- DIRECTIONS: All entries need to be written out again exactly, without their pictures.

- INFORMATION GIVEN:
= = = =
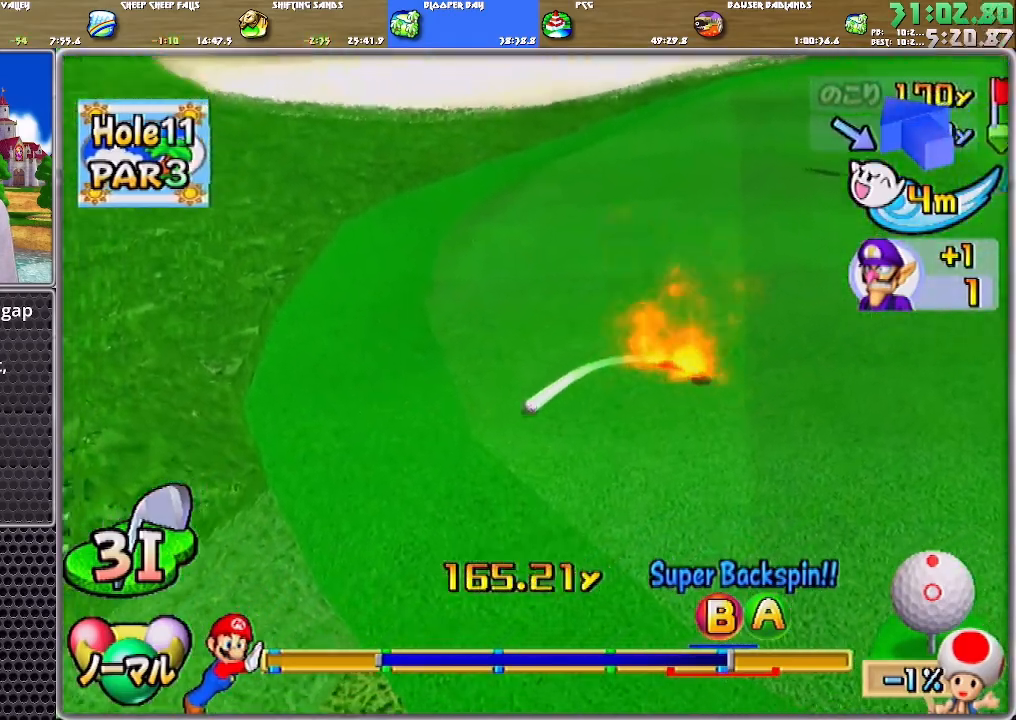
{"buttons": ["A"], "left_stick": "center", "right_stick": "center", "events": [[434, "A", "up"], [501, "A", "down"]]}
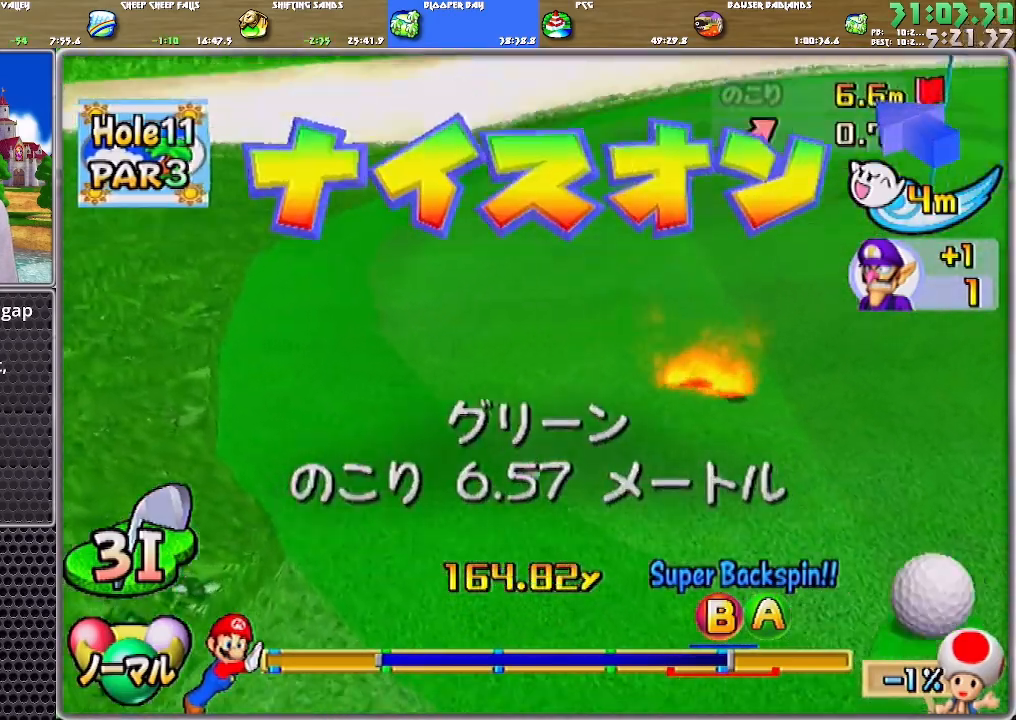
{"buttons": [], "left_stick": "center", "right_stick": "center", "events": [[67, "A", "up"], [100, "A", "down"], [167, "A", "up"], [200, "A", "down"], [267, "A", "up"], [334, "A", "down"], [400, "A", "up"], [434, "A", "down"], [500, "A", "up"]]}
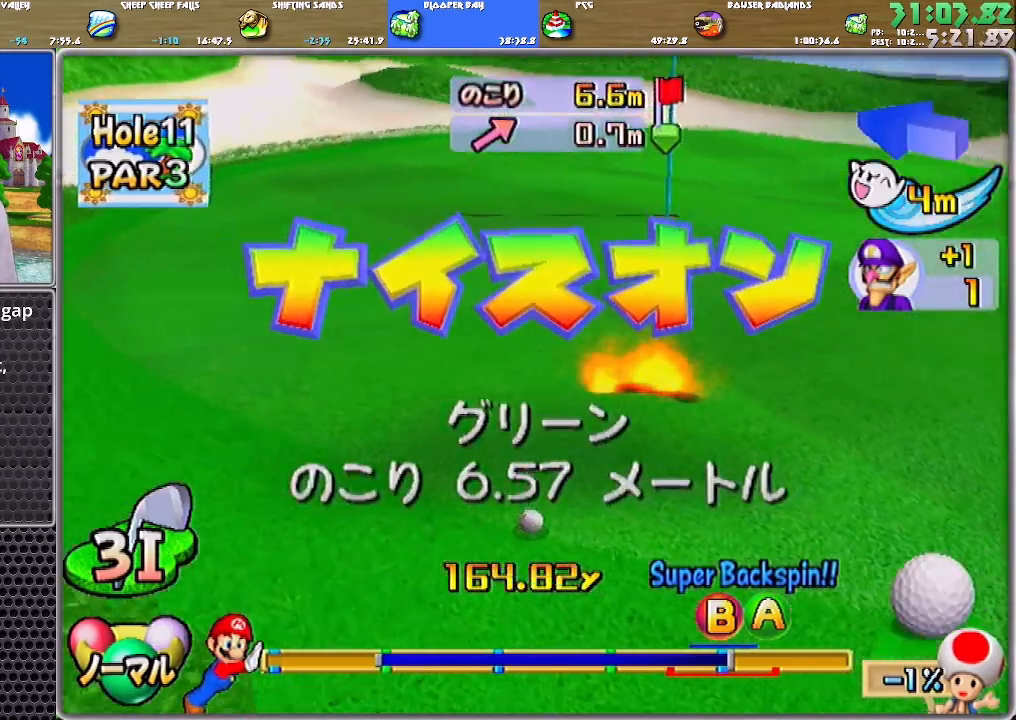
{"buttons": ["A"], "left_stick": "center", "right_stick": "center", "events": [[67, "A", "down"], [101, "A", "up"], [134, "A", "down"], [201, "A", "up"], [267, "A", "down"], [334, "A", "up"], [367, "A", "down"], [434, "A", "up"], [468, "A", "down"]]}
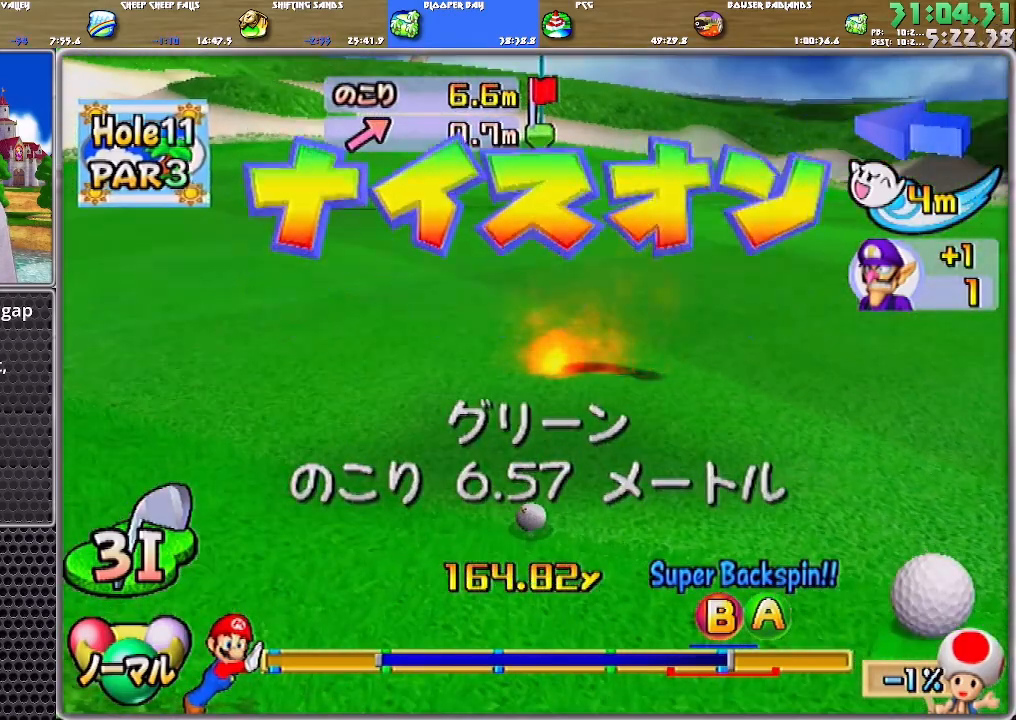
{"buttons": [], "left_stick": "center", "right_stick": "center", "events": [[33, "A", "up"]]}
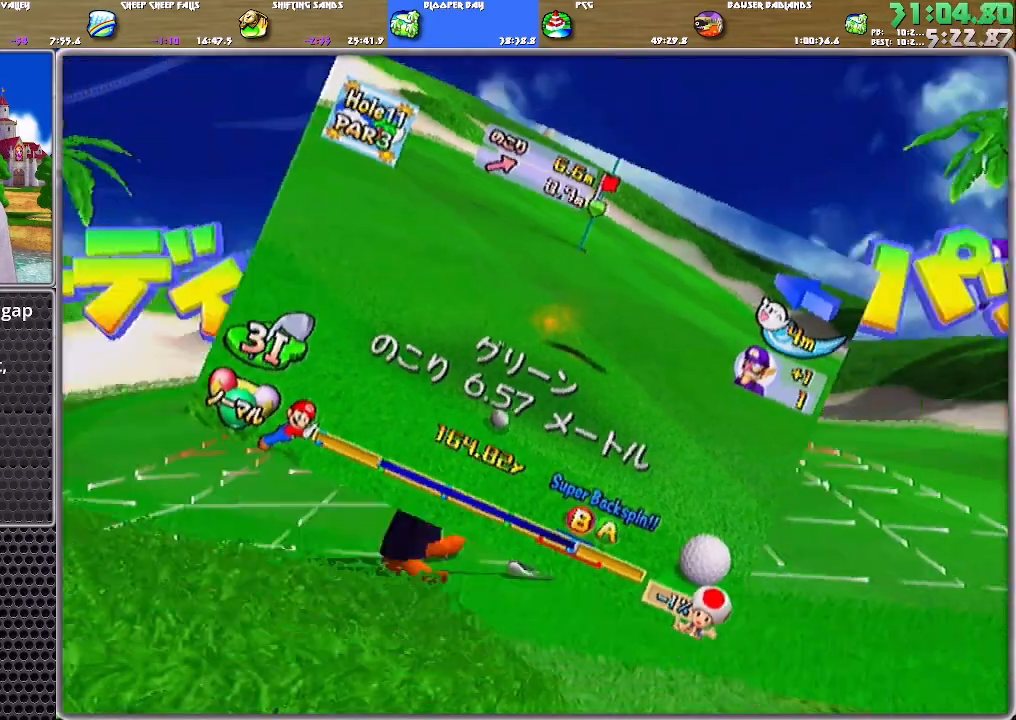
{"buttons": [], "left_stick": "left", "right_stick": "center", "events": [[368, "left_stick", "left"]]}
= = = =
- YOUR SOLUTION:
{"buttons": ["A"], "left_stick": "center", "right_stick": "center", "events": [[434, "A", "up"], [501, "A", "down"]]}
{"buttons": [], "left_stick": "center", "right_stick": "center", "events": [[67, "A", "up"], [100, "A", "down"], [167, "A", "up"], [200, "A", "down"], [267, "A", "up"], [334, "A", "down"], [400, "A", "up"], [434, "A", "down"], [500, "A", "up"]]}
{"buttons": ["A"], "left_stick": "center", "right_stick": "center", "events": [[67, "A", "down"], [101, "A", "up"], [134, "A", "down"], [201, "A", "up"], [267, "A", "down"], [334, "A", "up"], [367, "A", "down"], [434, "A", "up"], [468, "A", "down"]]}
{"buttons": [], "left_stick": "center", "right_stick": "center", "events": [[33, "A", "up"]]}
{"buttons": [], "left_stick": "left", "right_stick": "center", "events": [[368, "left_stick", "left"]]}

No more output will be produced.